Enzyme-linked immunosorbent assay (

Enzyme-linked immunosorbent assay (ELISA) is a widely used method for detection of proteins such as hormones, immunoglobulins and infectious agent antigens because of its sensitivity and easiness to use [1–3]. A typical sandwich ELISA method has been widely used for antigen detection to date. Fluorescent substrate (4-methylumbelliferyl phosphate, 4-MUP) was thought to be more sensitive than colorigenic substrate and has been explored to increase the sensitivity of ELISA [4]. Although a 2 or 100-fold increase in sensitivity was reported [4,5], the improvement was not consistently reproduced in other studies [6–8]. Recently, the unique properties of nanoparticles (large ratio of surface area-to-volume, stability and high binding capability) were explored to improve ELISA sensitivity [9–12]. Because of their high sensitivity and specificity, many nanoparticles have been generated for diagnosis of diseases [13,14]. In all previous ELISA systems, the enzymes conjugated to the detection antibodies are horseradish peroxidase (HRP), alkaline phosphatase (ALP), β-D-galactosidase, glucose oxidase or malate dehydrogenase [15–18]. They share some common features: stable, highly active, and capable of forming cross-links with other proteins (antibody, streptavidin and others). To date, no other enzymes have been used to further improve the ELISA sensitivity.

The nucleocapsid protein p24 of HIV-1 Gag has been widely used as a surrogate marker for HIV-1 infection [19–22]. A large number of viral particles are produced after infection during acute infection stage [23–25]. Thus, the detection of p24 and HIV-1 specific antibodies has been used for diagnosis of HIV-1 infection. This has prevented the vast majority of new HIV-1 infections due to the transfusion of HIV-1 positive blood [19,26]. Generally, the p24 concentration is too low between infection and the first time when it is detectable (window period) by the conventional ELISA [27,28]. Thus, individuals who are infected with HIV-1 during this window cannot be diagnosed by ELISA. The third and fourth-generation ELISA, which use denatured plasma samples, have improved the detection of early HIV-1 infection [29–31]. However, this window period was not significantly shortened while the complexity of testing was increased [32]. The ultrasensitive immunoassay (immune complex transfer enzyme immunoassay) was more sensitive for detection of p24 (> 630-fold), but this procedure was tedious and the serious serum interference limited its application [33]. Recently, nanoparticle based assays were reported to be able to significantly lower the detection limit of p24 than the conventional ELISA [34–36]. However, the complex procedures, high cost, the need for rare metal and the inherently inaccurate quantification of target molecules limited their wide use. Therefore, the sophisticated and expensive reverse transcription-polymerase chain reaction (RT-PCR) method was still the only assay capable of efficiently detecting early HIV-1 infection at the window period [26].

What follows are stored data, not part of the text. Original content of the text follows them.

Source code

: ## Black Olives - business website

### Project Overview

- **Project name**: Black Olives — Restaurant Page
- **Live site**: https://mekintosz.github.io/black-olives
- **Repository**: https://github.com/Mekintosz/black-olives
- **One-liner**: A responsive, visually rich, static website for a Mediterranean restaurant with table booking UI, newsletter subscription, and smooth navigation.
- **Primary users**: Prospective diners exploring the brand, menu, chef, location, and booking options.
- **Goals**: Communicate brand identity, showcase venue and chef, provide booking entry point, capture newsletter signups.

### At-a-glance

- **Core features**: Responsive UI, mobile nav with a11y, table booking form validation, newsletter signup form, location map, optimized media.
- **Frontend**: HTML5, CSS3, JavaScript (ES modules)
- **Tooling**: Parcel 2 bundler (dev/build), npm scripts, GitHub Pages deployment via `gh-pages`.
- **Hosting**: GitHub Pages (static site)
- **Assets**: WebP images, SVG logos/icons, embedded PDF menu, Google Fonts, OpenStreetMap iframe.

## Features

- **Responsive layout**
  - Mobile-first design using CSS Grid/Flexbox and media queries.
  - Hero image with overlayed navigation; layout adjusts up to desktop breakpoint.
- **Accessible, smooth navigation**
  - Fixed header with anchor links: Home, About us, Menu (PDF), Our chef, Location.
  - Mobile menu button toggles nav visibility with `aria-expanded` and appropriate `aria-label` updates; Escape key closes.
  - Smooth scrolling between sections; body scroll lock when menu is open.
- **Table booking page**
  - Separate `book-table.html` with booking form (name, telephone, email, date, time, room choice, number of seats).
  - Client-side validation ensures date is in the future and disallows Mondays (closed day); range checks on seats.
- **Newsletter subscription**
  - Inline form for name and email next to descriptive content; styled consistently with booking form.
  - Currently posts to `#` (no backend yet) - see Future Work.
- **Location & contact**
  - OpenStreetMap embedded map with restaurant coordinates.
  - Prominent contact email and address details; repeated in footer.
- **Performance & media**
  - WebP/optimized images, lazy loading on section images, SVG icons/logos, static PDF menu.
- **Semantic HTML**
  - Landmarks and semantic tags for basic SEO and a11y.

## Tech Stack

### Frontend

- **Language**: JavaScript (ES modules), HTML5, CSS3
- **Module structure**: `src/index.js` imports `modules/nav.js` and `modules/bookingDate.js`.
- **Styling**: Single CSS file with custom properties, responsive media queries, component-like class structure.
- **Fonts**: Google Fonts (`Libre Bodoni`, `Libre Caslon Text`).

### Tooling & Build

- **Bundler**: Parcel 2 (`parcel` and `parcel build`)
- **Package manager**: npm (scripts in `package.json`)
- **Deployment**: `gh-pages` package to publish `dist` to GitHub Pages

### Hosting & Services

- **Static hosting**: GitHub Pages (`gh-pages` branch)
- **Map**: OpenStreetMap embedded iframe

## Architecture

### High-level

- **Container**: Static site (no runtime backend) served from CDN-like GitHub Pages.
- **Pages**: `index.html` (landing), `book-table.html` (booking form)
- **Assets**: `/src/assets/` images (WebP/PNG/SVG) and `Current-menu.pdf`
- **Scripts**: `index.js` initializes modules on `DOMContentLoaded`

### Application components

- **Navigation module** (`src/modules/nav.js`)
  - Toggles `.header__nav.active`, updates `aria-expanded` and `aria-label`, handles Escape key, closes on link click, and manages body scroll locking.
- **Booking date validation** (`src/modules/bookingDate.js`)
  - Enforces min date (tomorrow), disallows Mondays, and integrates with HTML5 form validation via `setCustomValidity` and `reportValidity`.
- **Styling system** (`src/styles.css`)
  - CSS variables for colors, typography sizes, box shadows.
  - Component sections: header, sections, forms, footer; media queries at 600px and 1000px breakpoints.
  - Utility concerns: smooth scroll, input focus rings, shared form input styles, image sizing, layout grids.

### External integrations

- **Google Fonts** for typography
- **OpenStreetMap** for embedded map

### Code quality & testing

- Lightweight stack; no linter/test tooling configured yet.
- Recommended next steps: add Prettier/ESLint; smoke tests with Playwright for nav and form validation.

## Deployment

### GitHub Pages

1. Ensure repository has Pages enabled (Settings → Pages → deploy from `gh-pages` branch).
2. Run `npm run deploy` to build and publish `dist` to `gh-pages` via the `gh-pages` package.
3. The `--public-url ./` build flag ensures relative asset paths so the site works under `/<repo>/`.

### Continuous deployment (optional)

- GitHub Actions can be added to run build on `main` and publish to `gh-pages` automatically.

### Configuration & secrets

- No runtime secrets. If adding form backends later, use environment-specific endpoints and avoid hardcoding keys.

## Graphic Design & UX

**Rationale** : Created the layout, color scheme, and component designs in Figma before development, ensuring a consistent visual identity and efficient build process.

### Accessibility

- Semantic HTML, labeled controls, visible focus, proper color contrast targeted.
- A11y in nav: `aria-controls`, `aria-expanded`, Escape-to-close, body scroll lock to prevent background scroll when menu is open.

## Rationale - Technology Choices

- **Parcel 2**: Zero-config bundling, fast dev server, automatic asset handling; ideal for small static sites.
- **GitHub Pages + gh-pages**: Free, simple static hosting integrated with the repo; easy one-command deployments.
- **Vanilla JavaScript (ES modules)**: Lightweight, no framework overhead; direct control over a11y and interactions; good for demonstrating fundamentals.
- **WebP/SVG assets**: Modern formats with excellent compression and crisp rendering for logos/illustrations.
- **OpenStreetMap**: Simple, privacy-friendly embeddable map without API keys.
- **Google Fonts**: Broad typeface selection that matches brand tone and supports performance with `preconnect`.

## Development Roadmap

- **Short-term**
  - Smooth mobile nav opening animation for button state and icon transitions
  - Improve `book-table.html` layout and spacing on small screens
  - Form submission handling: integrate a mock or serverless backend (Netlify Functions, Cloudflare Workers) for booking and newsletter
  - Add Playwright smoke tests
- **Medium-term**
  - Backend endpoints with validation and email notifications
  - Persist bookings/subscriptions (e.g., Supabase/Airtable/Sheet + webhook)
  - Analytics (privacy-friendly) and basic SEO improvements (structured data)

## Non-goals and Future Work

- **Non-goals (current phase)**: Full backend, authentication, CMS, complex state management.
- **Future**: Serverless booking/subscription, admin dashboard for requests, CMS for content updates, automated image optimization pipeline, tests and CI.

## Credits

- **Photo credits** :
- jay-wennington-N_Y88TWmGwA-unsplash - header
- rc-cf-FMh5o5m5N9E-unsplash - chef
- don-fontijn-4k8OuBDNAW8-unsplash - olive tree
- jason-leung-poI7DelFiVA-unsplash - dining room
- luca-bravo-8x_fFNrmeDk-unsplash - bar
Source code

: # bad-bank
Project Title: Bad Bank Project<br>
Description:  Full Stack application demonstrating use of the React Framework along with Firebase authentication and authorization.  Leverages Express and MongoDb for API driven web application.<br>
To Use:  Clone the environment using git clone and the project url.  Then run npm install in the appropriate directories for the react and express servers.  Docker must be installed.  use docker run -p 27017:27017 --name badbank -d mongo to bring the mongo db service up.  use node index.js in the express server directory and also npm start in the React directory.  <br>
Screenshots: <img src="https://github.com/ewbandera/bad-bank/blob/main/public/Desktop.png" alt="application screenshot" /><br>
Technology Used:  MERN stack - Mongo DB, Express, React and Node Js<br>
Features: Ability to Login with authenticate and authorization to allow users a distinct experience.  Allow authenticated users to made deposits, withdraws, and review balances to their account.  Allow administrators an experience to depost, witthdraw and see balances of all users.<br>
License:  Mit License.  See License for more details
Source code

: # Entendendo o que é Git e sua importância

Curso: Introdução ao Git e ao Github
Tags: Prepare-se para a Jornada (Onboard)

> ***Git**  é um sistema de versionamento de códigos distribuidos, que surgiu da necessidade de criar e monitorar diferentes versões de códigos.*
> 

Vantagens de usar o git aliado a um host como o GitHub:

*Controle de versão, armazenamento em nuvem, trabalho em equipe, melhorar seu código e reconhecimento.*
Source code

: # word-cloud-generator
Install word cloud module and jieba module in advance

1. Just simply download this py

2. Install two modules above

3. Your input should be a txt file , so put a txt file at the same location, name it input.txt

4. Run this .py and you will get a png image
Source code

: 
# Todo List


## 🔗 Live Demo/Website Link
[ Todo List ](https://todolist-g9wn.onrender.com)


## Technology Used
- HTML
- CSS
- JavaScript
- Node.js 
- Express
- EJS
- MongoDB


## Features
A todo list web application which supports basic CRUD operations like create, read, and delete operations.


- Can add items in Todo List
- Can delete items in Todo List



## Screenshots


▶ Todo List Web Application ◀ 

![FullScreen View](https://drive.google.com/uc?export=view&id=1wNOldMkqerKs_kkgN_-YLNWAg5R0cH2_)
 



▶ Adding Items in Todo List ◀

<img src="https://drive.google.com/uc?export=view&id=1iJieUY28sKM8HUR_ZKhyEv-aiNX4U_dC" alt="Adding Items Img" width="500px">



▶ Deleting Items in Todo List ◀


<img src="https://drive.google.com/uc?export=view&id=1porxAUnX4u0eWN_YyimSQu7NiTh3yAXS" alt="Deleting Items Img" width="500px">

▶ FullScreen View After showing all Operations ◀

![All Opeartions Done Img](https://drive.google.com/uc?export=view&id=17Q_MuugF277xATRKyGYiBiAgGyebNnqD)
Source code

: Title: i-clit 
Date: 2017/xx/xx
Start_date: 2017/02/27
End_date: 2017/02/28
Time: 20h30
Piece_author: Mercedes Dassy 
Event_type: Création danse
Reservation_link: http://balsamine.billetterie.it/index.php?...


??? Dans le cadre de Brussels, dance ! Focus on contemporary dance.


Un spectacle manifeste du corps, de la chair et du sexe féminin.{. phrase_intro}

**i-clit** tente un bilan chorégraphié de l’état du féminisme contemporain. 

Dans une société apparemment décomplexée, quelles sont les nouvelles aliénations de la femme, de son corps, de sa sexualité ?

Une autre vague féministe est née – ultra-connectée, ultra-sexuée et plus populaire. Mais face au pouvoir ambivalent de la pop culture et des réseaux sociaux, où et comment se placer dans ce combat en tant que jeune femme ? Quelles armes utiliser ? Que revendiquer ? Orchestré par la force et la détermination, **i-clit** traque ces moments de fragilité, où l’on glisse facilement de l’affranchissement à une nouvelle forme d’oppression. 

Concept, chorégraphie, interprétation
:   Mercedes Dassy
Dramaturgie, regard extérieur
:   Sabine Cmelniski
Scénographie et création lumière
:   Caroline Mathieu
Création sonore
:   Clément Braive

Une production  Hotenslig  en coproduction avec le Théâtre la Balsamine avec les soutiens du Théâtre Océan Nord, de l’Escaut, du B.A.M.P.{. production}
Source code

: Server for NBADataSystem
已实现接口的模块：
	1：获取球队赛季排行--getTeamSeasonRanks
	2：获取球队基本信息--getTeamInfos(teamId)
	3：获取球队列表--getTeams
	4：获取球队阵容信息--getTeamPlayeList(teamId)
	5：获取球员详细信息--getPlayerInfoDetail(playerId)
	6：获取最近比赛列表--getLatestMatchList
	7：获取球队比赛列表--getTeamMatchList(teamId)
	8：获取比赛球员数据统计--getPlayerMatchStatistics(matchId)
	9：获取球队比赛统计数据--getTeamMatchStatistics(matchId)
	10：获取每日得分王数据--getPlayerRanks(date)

To develop a sensitive method for detection of low concentrations of the HIV-1 p24 antigen, we established a novel nuclease-linked fluorescence oligonucleotide assay (NLFOA) that coupled the advantages of nanoparticle technology, the nuclease and the fluorescent labeled oligonucleotides (FLOS) as the substrate. The new NLFOA method is 10-fold more sensitive than the conventional ELISA. NLFOA is also highly specific, reproducible and user-friendly. Since NLFOA can be easily applied to detection of any antigens, it can be used as a powerful tool to detect low concentration antigens, shorten the window period of infectious diseases, and diagnose other diseases.